Van Eck Shepard said her efforts for the creation of the trust have been in progress for the past four years. She began her endeavor by contacting board members of the Sycamore Trust, an independent alumni organization for “an authentic Catholic renewal” on Notre Dame’s campus. After reaching out to Sycamore Trust president Bill Dempsey ‘52 and executive director Tim Dempsey ‘89, Van Eck Shepard began the process to create the Loretto Trust. 

“[In 2020, someone] told me about the Sycamore Trust that was put together by the Notre Dame alumni, so I contacted Bill Dempsey and talked with Bill and talked with Tim Dempsey. And they said they would help us if I wanted to get something started,” Van Eck Shepard said. 

She was able to take Bill and Tim Dempsey’s invitation for help after several other women contacted her about wanting to help through a private Facebook group named the "Concerned supporters of Saint Mary's College,” which was created after the nondiscrimination policy was made public. 

“I was told about the concerned supporters page … and I started leaving messages on Facebook. And I said, ‘Facebook, I'm very concerned about this. And if you're interested, and you want to get together and see what we can do, this is how you reach me … ’ And so people started reaching out to me,” Van Eck Shepard said. 

She said the founding group of women met together via Zoom in December and began establishing the trust. Van Eck Shepard serves as the board’s president, Monica Dolenc ‘08 serves as secretary, Shannon Ferguson, a parent of current Saint Mary’s students, serves as treasurer and Caitlyn Buttaci ‘08 and Powers both serve as board members. 

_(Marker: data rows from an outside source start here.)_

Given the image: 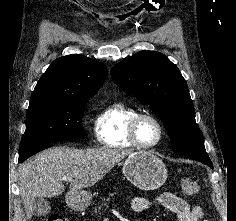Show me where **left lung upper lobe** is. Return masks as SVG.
<instances>
[{"instance_id":"left-lung-upper-lobe-1","label":"left lung upper lobe","mask_w":236,"mask_h":221,"mask_svg":"<svg viewBox=\"0 0 236 221\" xmlns=\"http://www.w3.org/2000/svg\"><path fill=\"white\" fill-rule=\"evenodd\" d=\"M111 76L127 94L148 104L160 117L175 152L210 167L186 80L164 54L140 51L116 64Z\"/></svg>"}]
</instances>
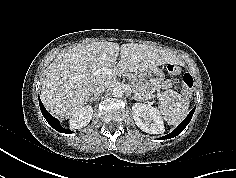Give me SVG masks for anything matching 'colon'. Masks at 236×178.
Listing matches in <instances>:
<instances>
[{
    "instance_id": "5ec220e1",
    "label": "colon",
    "mask_w": 236,
    "mask_h": 178,
    "mask_svg": "<svg viewBox=\"0 0 236 178\" xmlns=\"http://www.w3.org/2000/svg\"><path fill=\"white\" fill-rule=\"evenodd\" d=\"M168 72L175 78L181 80V91L184 95L189 96L192 93L194 81L189 73L183 72L182 68L176 64L168 65Z\"/></svg>"
}]
</instances>
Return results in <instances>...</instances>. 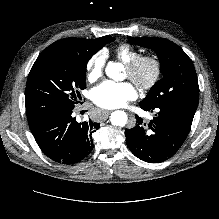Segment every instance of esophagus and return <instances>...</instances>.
<instances>
[{
  "label": "esophagus",
  "instance_id": "34e87169",
  "mask_svg": "<svg viewBox=\"0 0 219 219\" xmlns=\"http://www.w3.org/2000/svg\"><path fill=\"white\" fill-rule=\"evenodd\" d=\"M110 113H111L110 110H104L102 120H106L108 118V116L110 115Z\"/></svg>",
  "mask_w": 219,
  "mask_h": 219
}]
</instances>
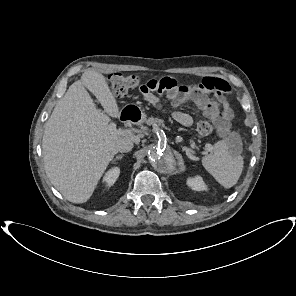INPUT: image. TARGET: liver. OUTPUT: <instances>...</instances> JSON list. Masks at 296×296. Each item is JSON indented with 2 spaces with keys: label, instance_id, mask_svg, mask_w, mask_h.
Instances as JSON below:
<instances>
[{
  "label": "liver",
  "instance_id": "6515ba94",
  "mask_svg": "<svg viewBox=\"0 0 296 296\" xmlns=\"http://www.w3.org/2000/svg\"><path fill=\"white\" fill-rule=\"evenodd\" d=\"M87 89L98 99L97 108ZM119 108L105 77L87 69L57 102L47 120L42 139L46 174L52 185L72 203H84L116 154L120 139L138 142L132 134L109 129L110 118Z\"/></svg>",
  "mask_w": 296,
  "mask_h": 296
}]
</instances>
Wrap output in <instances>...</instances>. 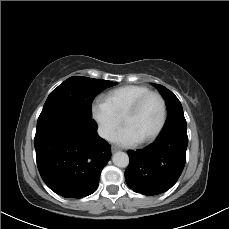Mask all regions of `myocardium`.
<instances>
[{
    "label": "myocardium",
    "instance_id": "f54148a6",
    "mask_svg": "<svg viewBox=\"0 0 229 229\" xmlns=\"http://www.w3.org/2000/svg\"><path fill=\"white\" fill-rule=\"evenodd\" d=\"M157 97L161 103V107H162V116H161V121L159 126L157 127V129L148 137L141 139L137 144L133 145V146H137V145H141V144H146V143H150L153 140H155L163 131L165 125H166V121H167V104L166 101L164 99V97L156 92V91H149L145 94H143L142 96H140L139 98H137L126 110L123 118H122V126L124 127L125 124L128 122V120L139 110V108L141 107V105L143 104V102L151 97Z\"/></svg>",
    "mask_w": 229,
    "mask_h": 229
}]
</instances>
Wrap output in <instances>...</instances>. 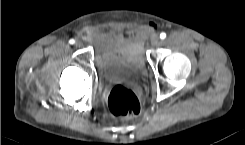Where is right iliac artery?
Wrapping results in <instances>:
<instances>
[{
	"instance_id": "82829eb1",
	"label": "right iliac artery",
	"mask_w": 245,
	"mask_h": 145,
	"mask_svg": "<svg viewBox=\"0 0 245 145\" xmlns=\"http://www.w3.org/2000/svg\"><path fill=\"white\" fill-rule=\"evenodd\" d=\"M69 43H70V44H74V43H75L74 39H70V40H69Z\"/></svg>"
}]
</instances>
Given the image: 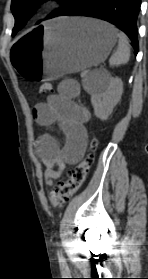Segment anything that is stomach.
<instances>
[{"label":"stomach","mask_w":148,"mask_h":279,"mask_svg":"<svg viewBox=\"0 0 148 279\" xmlns=\"http://www.w3.org/2000/svg\"><path fill=\"white\" fill-rule=\"evenodd\" d=\"M117 41L100 20L62 17L40 24L13 42L10 59L19 82H54L102 63Z\"/></svg>","instance_id":"obj_1"}]
</instances>
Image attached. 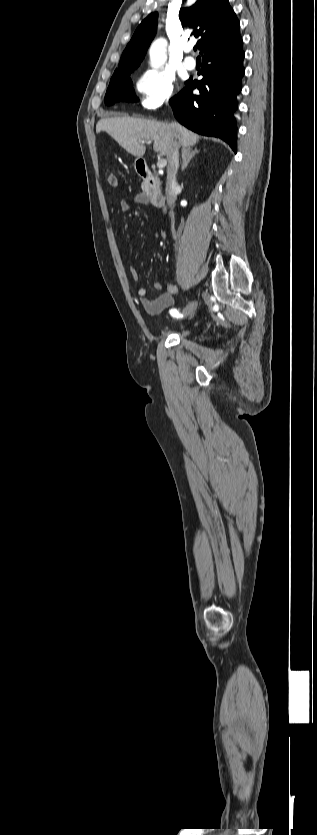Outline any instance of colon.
<instances>
[{"instance_id": "colon-1", "label": "colon", "mask_w": 317, "mask_h": 835, "mask_svg": "<svg viewBox=\"0 0 317 835\" xmlns=\"http://www.w3.org/2000/svg\"><path fill=\"white\" fill-rule=\"evenodd\" d=\"M107 182L111 187H116L118 185V178L115 173L111 172L107 175Z\"/></svg>"}]
</instances>
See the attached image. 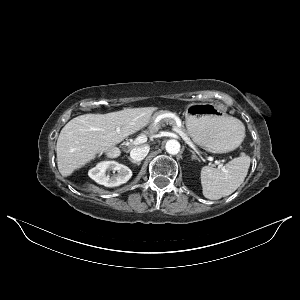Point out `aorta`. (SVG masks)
I'll list each match as a JSON object with an SVG mask.
<instances>
[{
	"instance_id": "762f6f07",
	"label": "aorta",
	"mask_w": 300,
	"mask_h": 300,
	"mask_svg": "<svg viewBox=\"0 0 300 300\" xmlns=\"http://www.w3.org/2000/svg\"><path fill=\"white\" fill-rule=\"evenodd\" d=\"M165 148L169 154L176 155L180 152L181 145L177 140L171 139L166 142Z\"/></svg>"
}]
</instances>
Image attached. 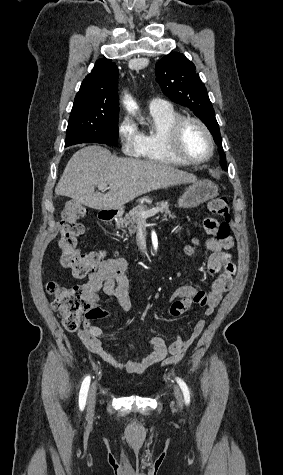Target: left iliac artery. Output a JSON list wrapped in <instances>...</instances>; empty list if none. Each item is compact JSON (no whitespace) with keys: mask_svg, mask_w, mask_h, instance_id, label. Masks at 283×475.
Returning a JSON list of instances; mask_svg holds the SVG:
<instances>
[{"mask_svg":"<svg viewBox=\"0 0 283 475\" xmlns=\"http://www.w3.org/2000/svg\"><path fill=\"white\" fill-rule=\"evenodd\" d=\"M176 380H177V383L179 384L180 388L182 389L186 404H189L190 403V394H189V390H188V387H187L186 383L183 380H181L180 378H176Z\"/></svg>","mask_w":283,"mask_h":475,"instance_id":"44dca946","label":"left iliac artery"}]
</instances>
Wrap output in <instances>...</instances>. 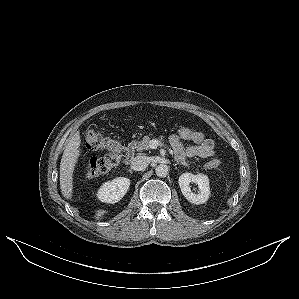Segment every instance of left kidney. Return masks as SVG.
<instances>
[{
    "instance_id": "5707ae66",
    "label": "left kidney",
    "mask_w": 299,
    "mask_h": 299,
    "mask_svg": "<svg viewBox=\"0 0 299 299\" xmlns=\"http://www.w3.org/2000/svg\"><path fill=\"white\" fill-rule=\"evenodd\" d=\"M179 186L184 197L191 203L203 204L210 195L209 179L204 174L193 175L192 173H183L179 176ZM198 185V193H194L190 188V183Z\"/></svg>"
}]
</instances>
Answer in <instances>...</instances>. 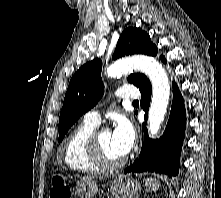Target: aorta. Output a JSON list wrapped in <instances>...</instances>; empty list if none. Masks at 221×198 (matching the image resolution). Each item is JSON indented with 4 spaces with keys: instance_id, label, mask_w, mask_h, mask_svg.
<instances>
[{
    "instance_id": "1",
    "label": "aorta",
    "mask_w": 221,
    "mask_h": 198,
    "mask_svg": "<svg viewBox=\"0 0 221 198\" xmlns=\"http://www.w3.org/2000/svg\"><path fill=\"white\" fill-rule=\"evenodd\" d=\"M139 70L145 73L152 82L153 92L149 108L148 123L149 134L155 137L164 120L170 97V85L167 73L162 65L154 58L140 55L122 59L113 63L107 68L108 77H117Z\"/></svg>"
}]
</instances>
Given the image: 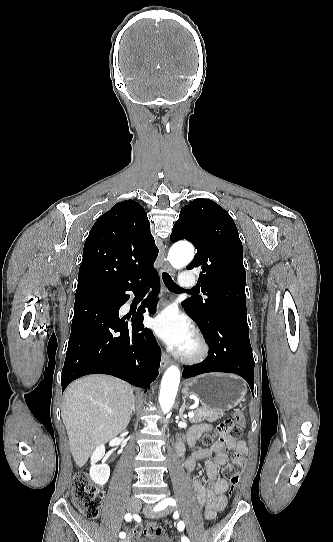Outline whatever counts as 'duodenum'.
<instances>
[{"instance_id": "1", "label": "duodenum", "mask_w": 333, "mask_h": 542, "mask_svg": "<svg viewBox=\"0 0 333 542\" xmlns=\"http://www.w3.org/2000/svg\"><path fill=\"white\" fill-rule=\"evenodd\" d=\"M196 438H197V436L194 433H188L187 436H186V441L188 443H193L196 440ZM182 452H183V445L180 443L178 445V453L182 454Z\"/></svg>"}]
</instances>
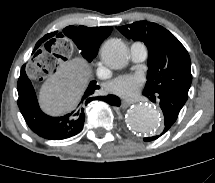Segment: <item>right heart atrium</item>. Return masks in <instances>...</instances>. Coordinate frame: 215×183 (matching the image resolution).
I'll return each instance as SVG.
<instances>
[{
	"instance_id": "1",
	"label": "right heart atrium",
	"mask_w": 215,
	"mask_h": 183,
	"mask_svg": "<svg viewBox=\"0 0 215 183\" xmlns=\"http://www.w3.org/2000/svg\"><path fill=\"white\" fill-rule=\"evenodd\" d=\"M99 75H100V76H104L103 73H102L100 70H99Z\"/></svg>"
}]
</instances>
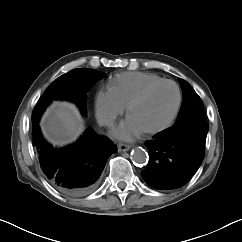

Van Eck Shepard feels grateful for the help she received from the Sycamore Trust in organizing the Loretto Trust. 

“I really want to thank the Sycamore Trust. They’ve been doing this with Notre Dame for [18] years, and it is only because of their guidance in the systems that we’ve been able to accomplish as much as we have in just three months.”

The trust is still within its startup phase and did not disclose specific numbers to The Observer, but Van Eck Shepard said the trust had roughly 185 subscribers at the beginning of April.

Powers believes the trust will last beyond the current atmosphere on campus and hopes it will help bring positive change for current and future generations of students in terms of preserving the College’s Catholic identity. 

“It's going to be something that's going to be there forever if we can make it work. We're not just going to be here until the controversy ends. And we're pretty excited about what we can bring to the table. We want to work with Saint Mary's, we don't feel that we're in competition with them. We don’t want to hurt Saint Mary’s, we want to see it thrive,” Powers said. 

Van Eck Shepherd also believes the motivation and support towards the trust may inspire other Christian or Catholic private universities to take steps forwards to preserving their religious identities as well. 

“I think we can be a positive example for others to do this, because there are other Christian schools and Catholic schools around the country that are struggling as well with dealing with these issues that are making it difficult to be authentically Christian at their colleges. So I think we can be a beacon on the hill, and Saint Mary’s shouldn’t put their Catholicism under a bushel basket kicked in the corner,” Van Eck Shepard said. 

Powers stated the trust will not at this time hand out scholarships or grants to students, but rather focus on working with Saint Mary’s to host Catholic-centered events and speakers as well as provide spaces for students to practice their faith. 

“We're kind of going to be that gadfly. When we see something that doesn't fit with the Catholic identity, we're going to call it out. We're going to be very strong if we see abuses against religious freedom. College is all about looking at controversy and things that you don't agree with, or even the institution doesn't agree with. However, what we disagree with is presenting it and not saying, ‘This is where it deviates from the Catholic faith.’ We don't see that happening in all incidents. If I chose an all women's Catholic College, I would kind of want to know that. We think that that is diluting the intellectual excellence of the institution,” Powers said.